WASHINGTON -- President Trump could not have been more clear.

"The drug companies, frankly, are getting away with murder," he said in mid-October. He had used the same "getting away with murder" line previously, adding that "pharma has a lot of lobbies and a lot of lobbyists and a lot of power."

Yet just four weeks later, Trump nominated the former president of Eli Lilly's U.S. business to run the Department of Health and Human Services. If drug companies are murderers, Alex Azar is the guy with the rusty hatchet.

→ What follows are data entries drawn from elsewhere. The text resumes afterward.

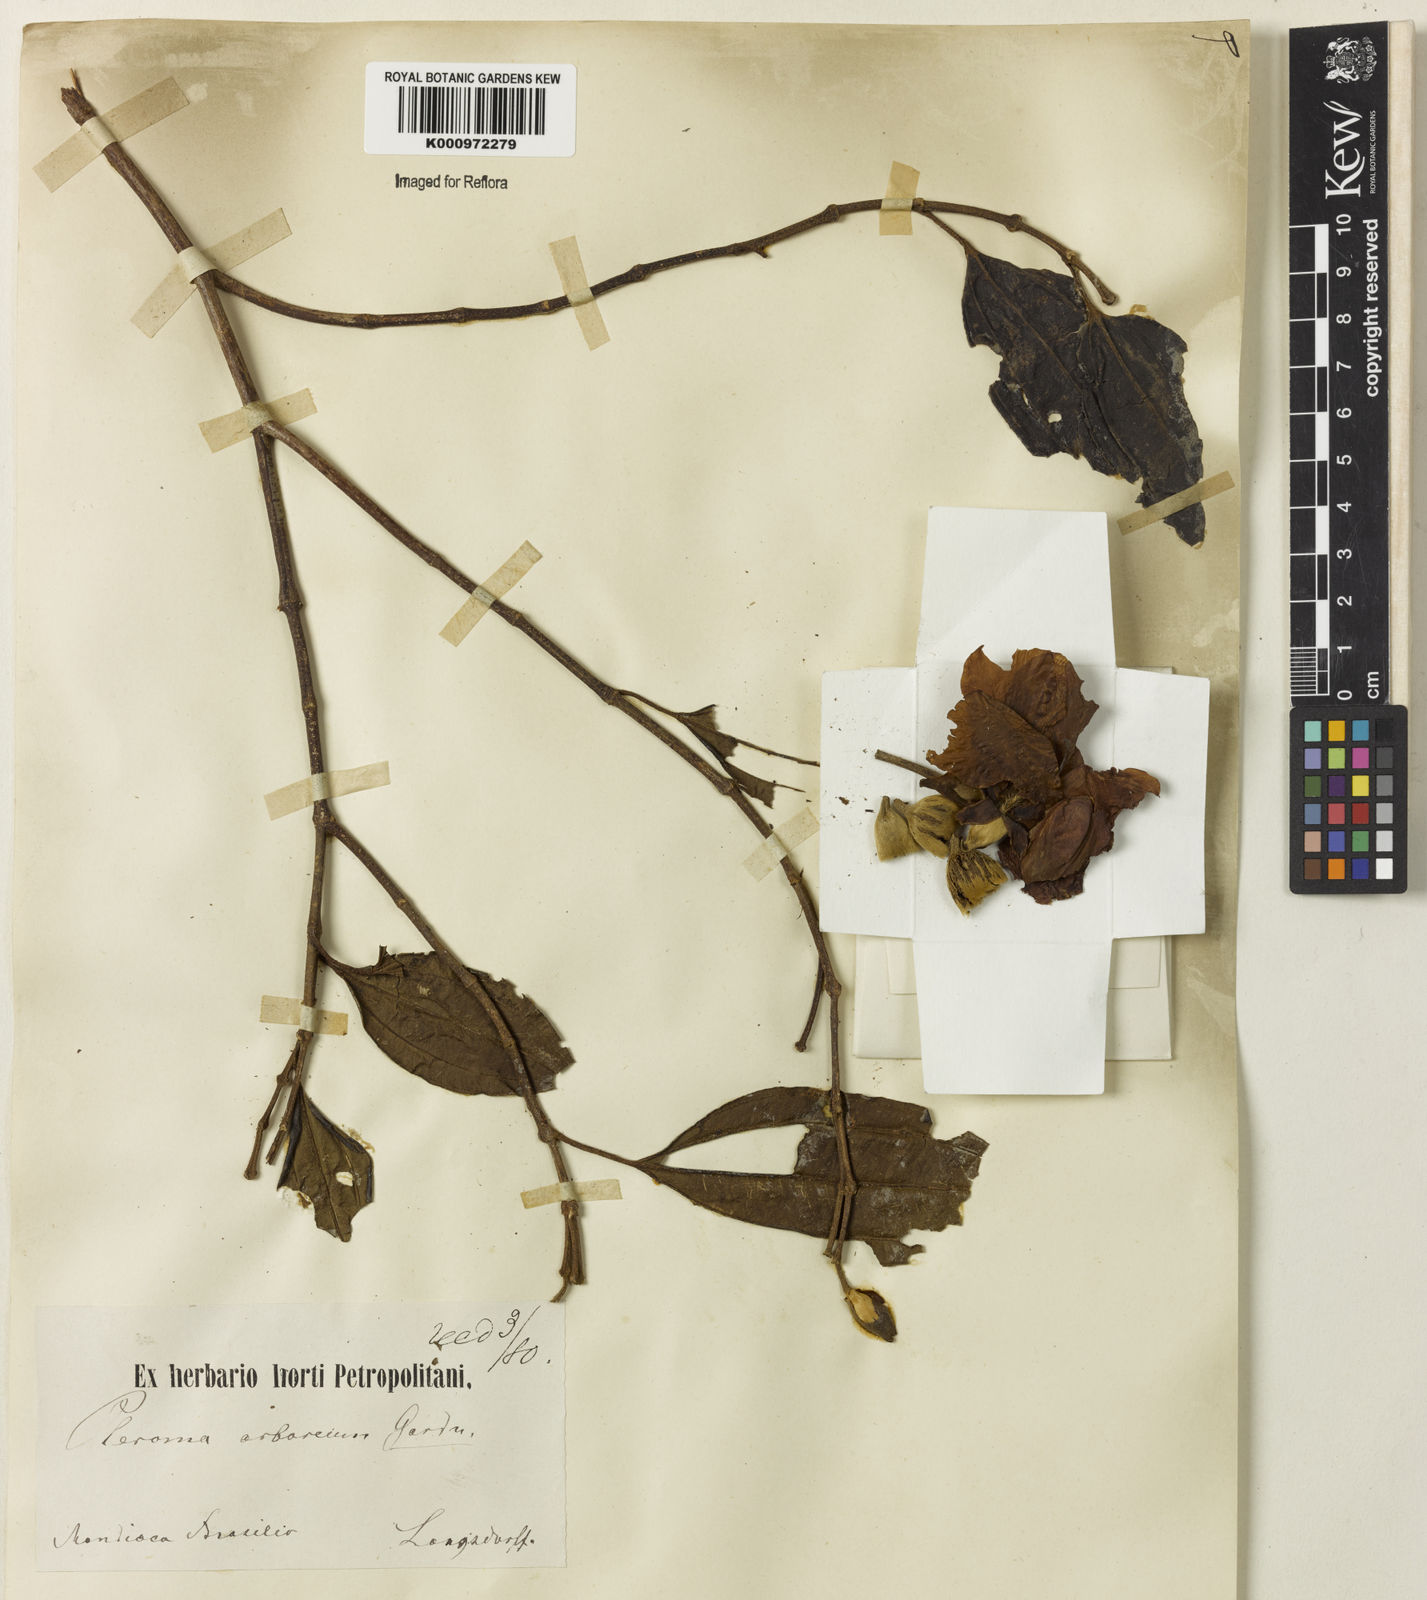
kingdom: Plantae
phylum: Tracheophyta
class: Magnoliopsida
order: Myrtales
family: Melastomataceae
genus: Pleroma
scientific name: Pleroma arboreum
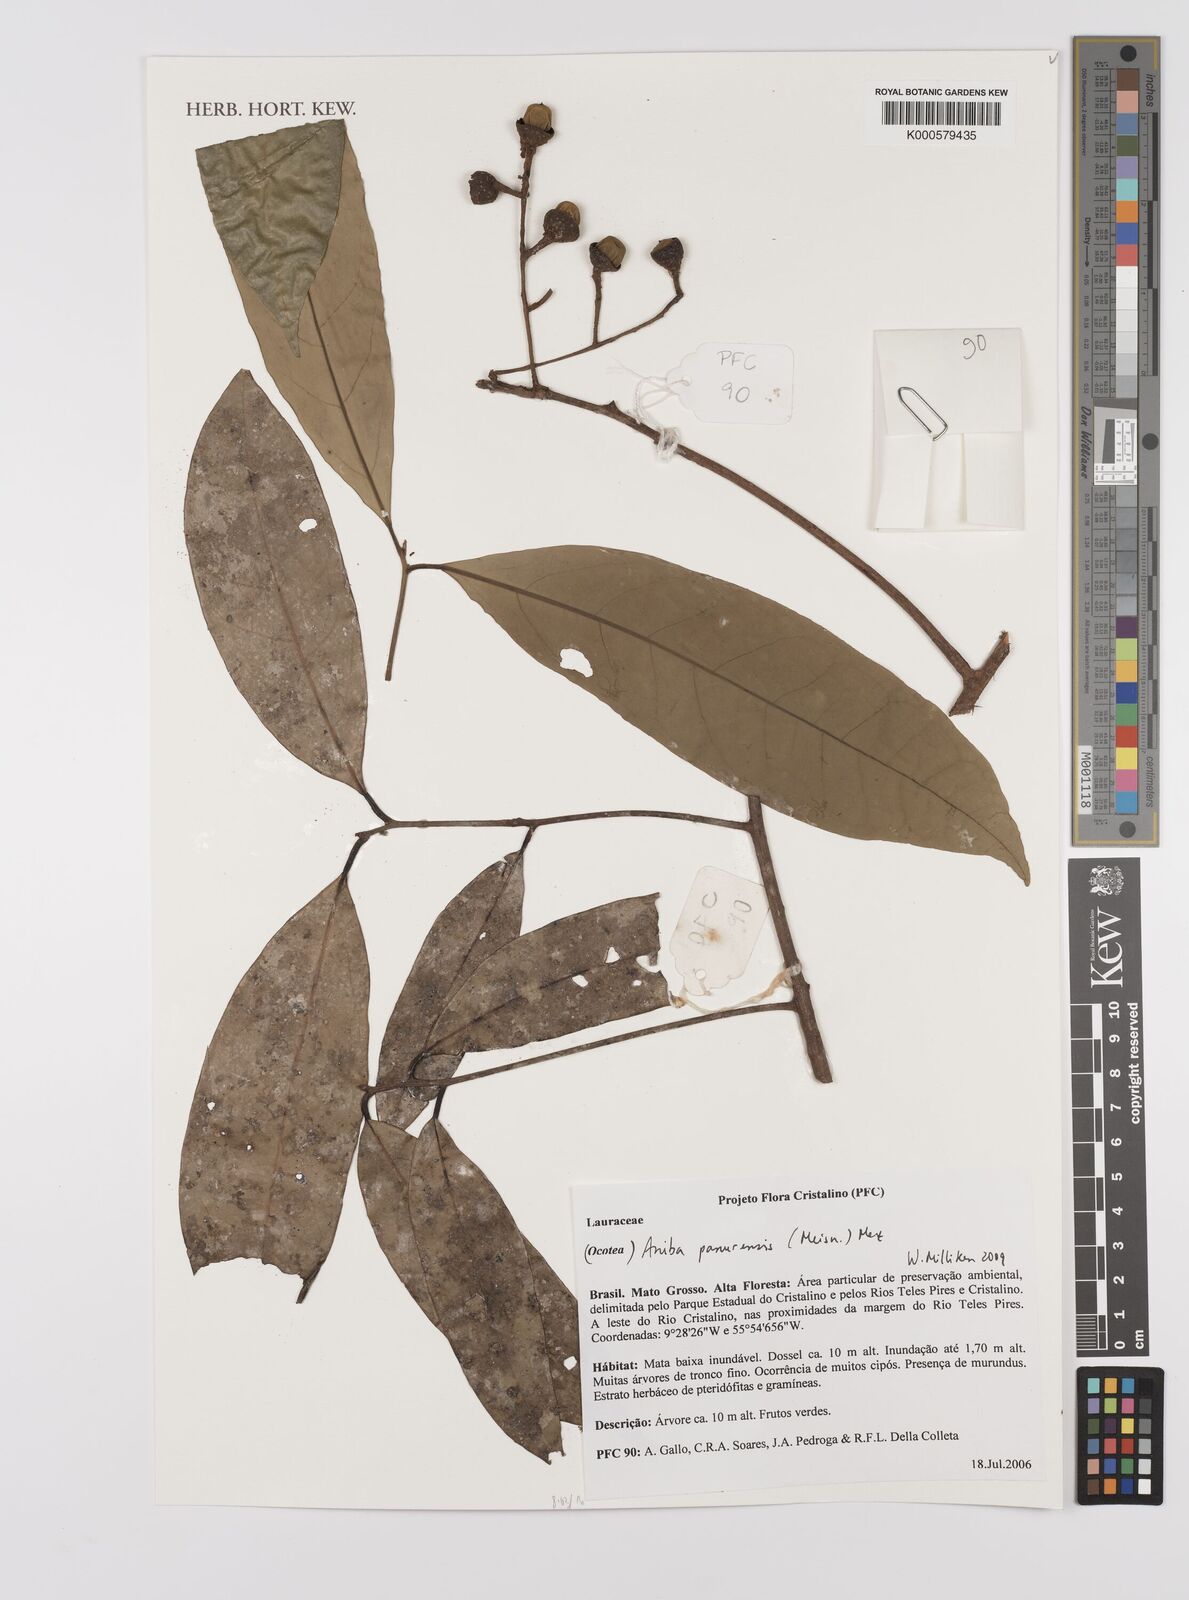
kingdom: Plantae
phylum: Tracheophyta
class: Magnoliopsida
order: Laurales
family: Lauraceae
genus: Aniba
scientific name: Aniba panurensis
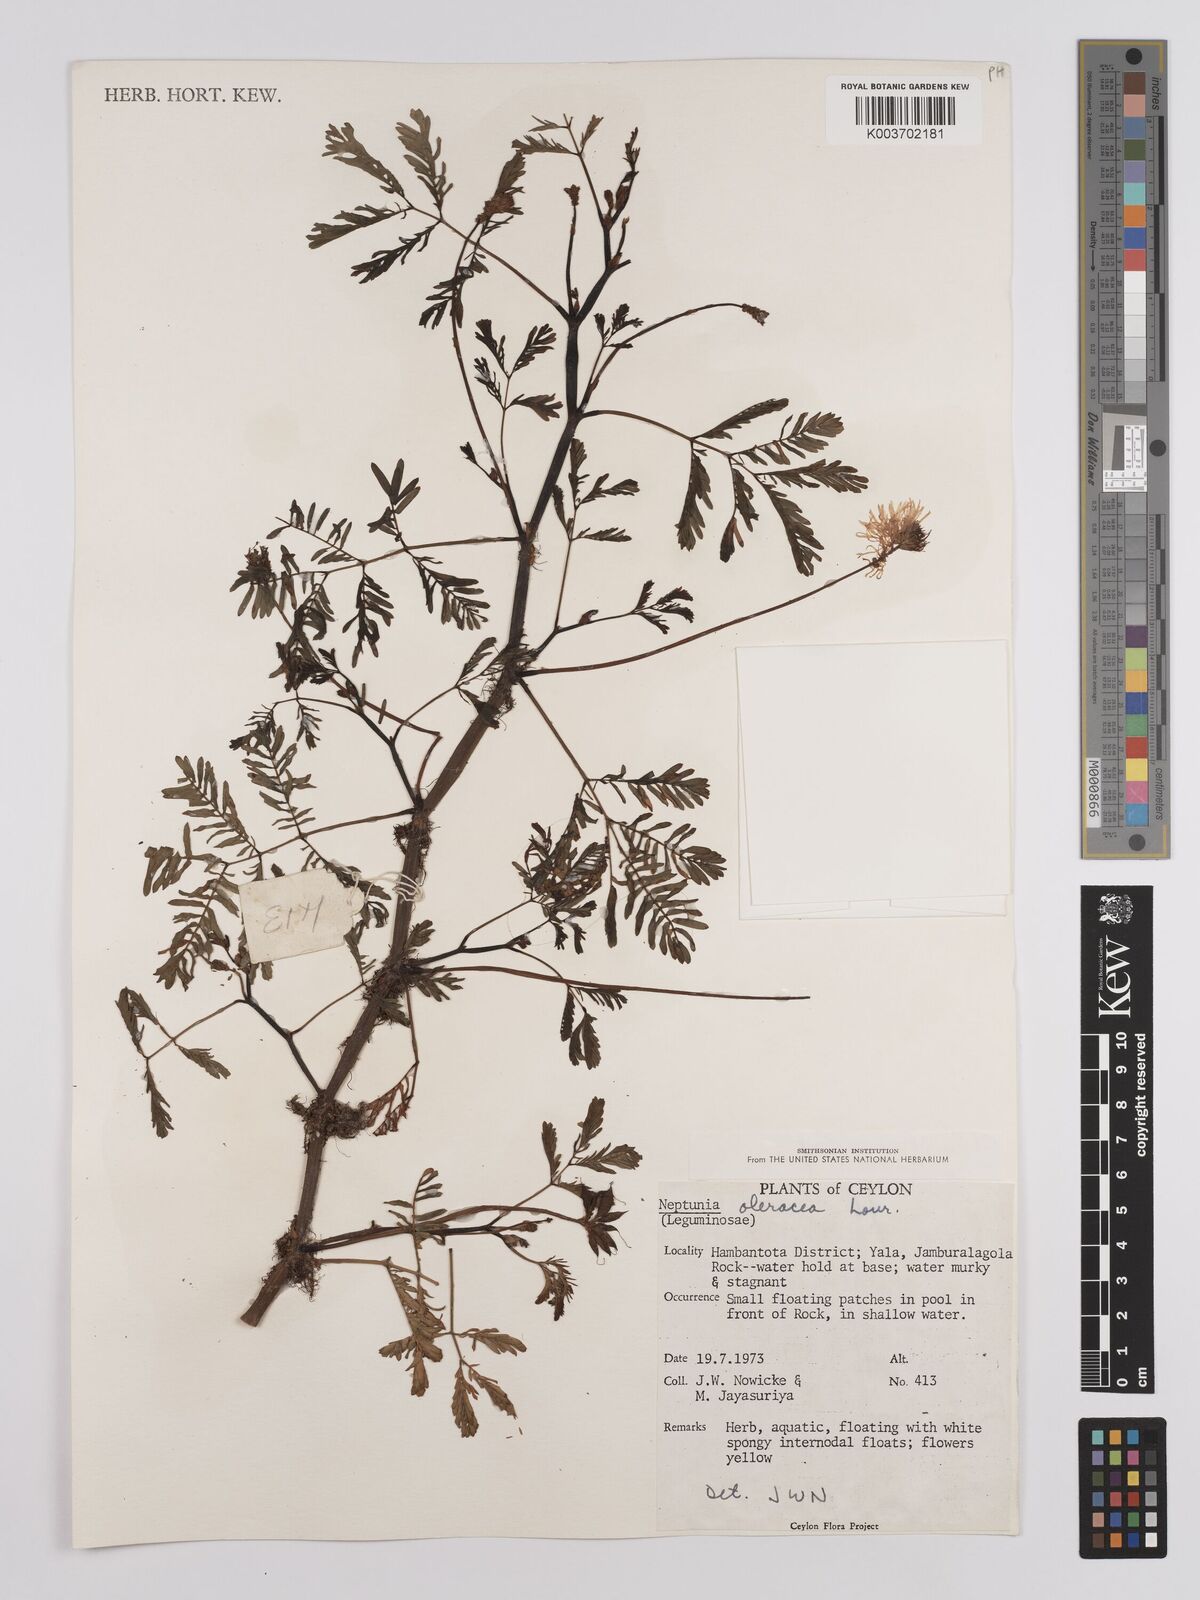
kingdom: Plantae
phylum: Tracheophyta
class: Magnoliopsida
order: Fabales
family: Fabaceae
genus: Neptunia
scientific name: Neptunia prostrata
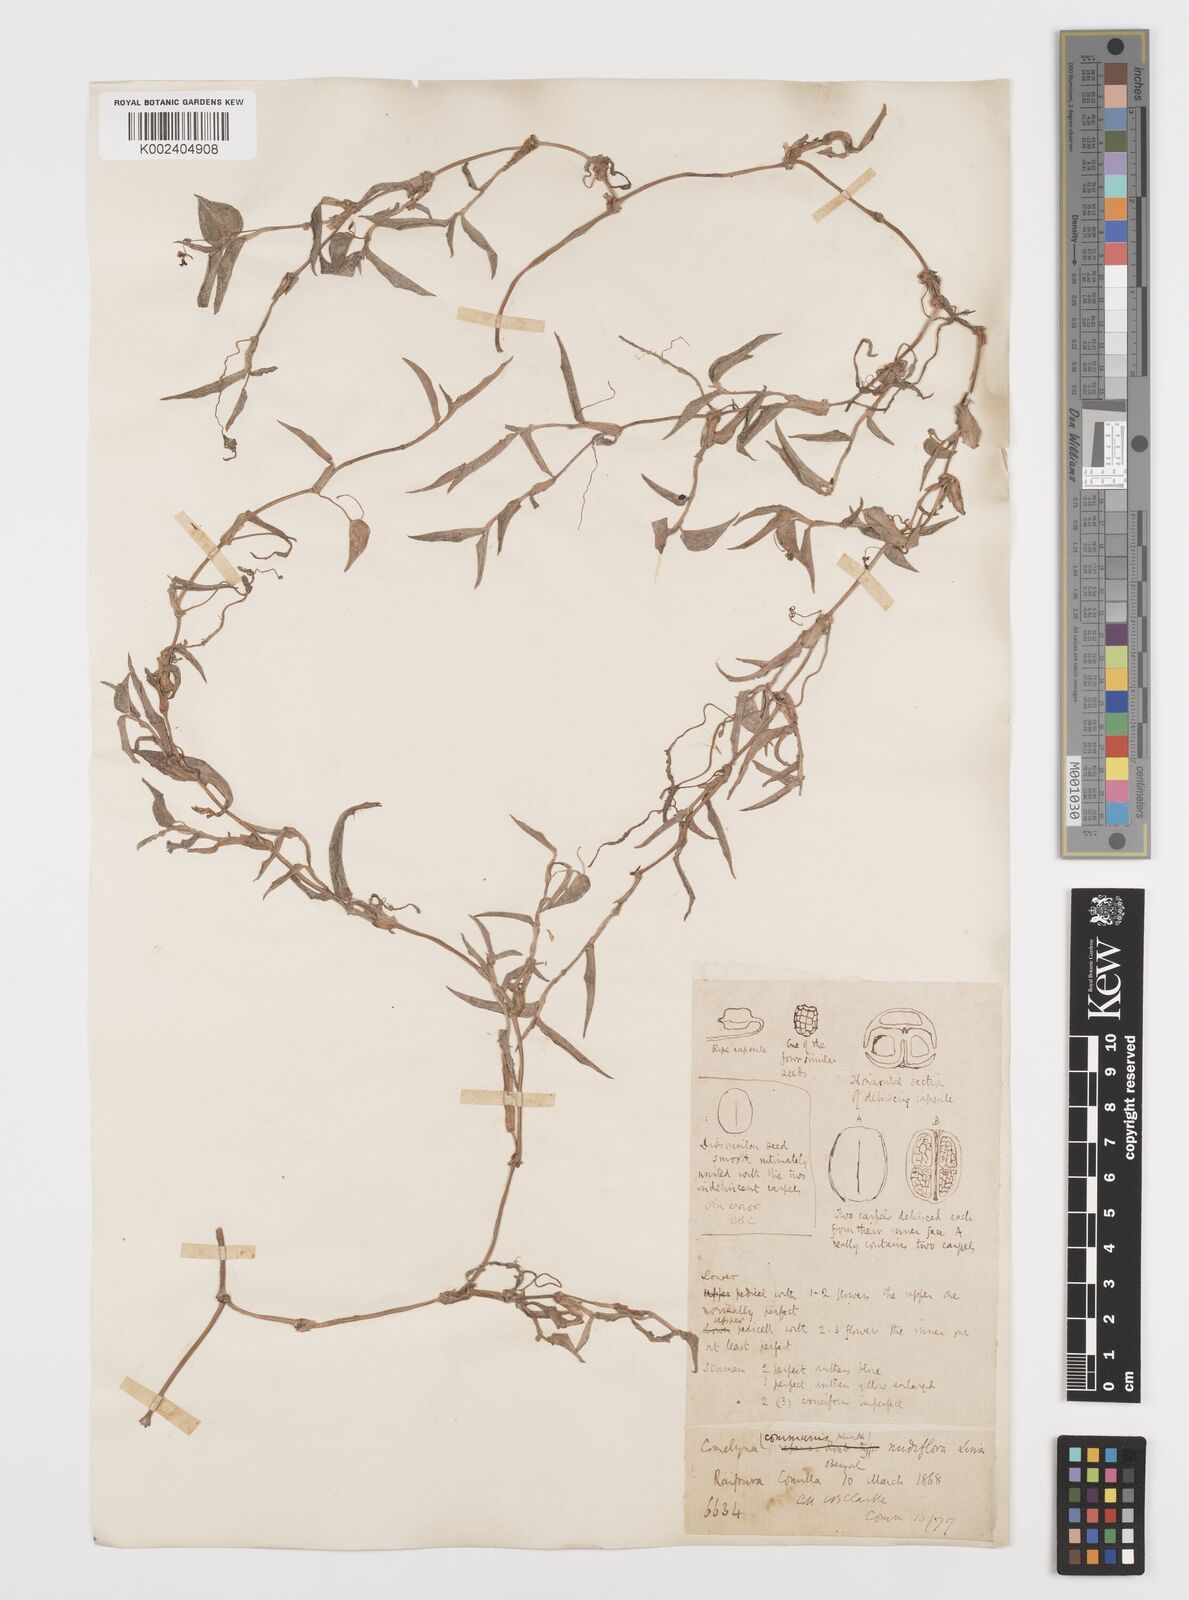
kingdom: Plantae
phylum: Tracheophyta
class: Liliopsida
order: Commelinales
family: Commelinaceae
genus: Commelina
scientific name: Commelina diffusa
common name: Climbing dayflower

Azar was deputy secretary at HHS during the George W. Bush administration before he cashed out and made millions at Lilly while the company's prices for insulin and other drugs soared. Now he's taking another spin through the revolving door -- nominated by a phony populist who had promised to drain the swamp but is instead handing over the government to corporations and the treasury to the rich.

The Senate will probably confirm him. This Senate would confirm Mr. Fox as secretary of henhouse security. But even a couple of the Republicans at Azar's first confirmation hearing Wednesday were squeamish about the spectacle of a Big Pharma executive being installed as the ultimate policeman of drug prices.

"You've got some convincing to make me believe that you're going to represent the American people and not Big Pharma," said Sen. Rand Paul, R-Ky. "And I know that's insulting, … but we all have our doubts, because Big Pharma manipulates the system to keep prices high."

 

And that was restrained compared with the Democrats' treatment of Azar.

"Your resume reads like a how-to manual for profiting from government service," said Sen. Elizabeth Warren, D-Mass., noting the $3.5 million payout Azar got last year from Eli Lilly. "I think the American people have a right to know that the person running HHS is looking out for them and not for their own bank account or for the profitability of their former and maybe future employers."

Azar offered little beyond an acknowledgment that "drug prices are too high." When it came to reducing prices, he tossed out the usual objections offered by the pharmaceutical lobby -- for example, that we can't reimport drugs from the European Union, where prices are lower, because the medicines wouldn't be "reliable and safe."

"It's a canard," Paul said. "That's B.S., and the American people think it's B.S."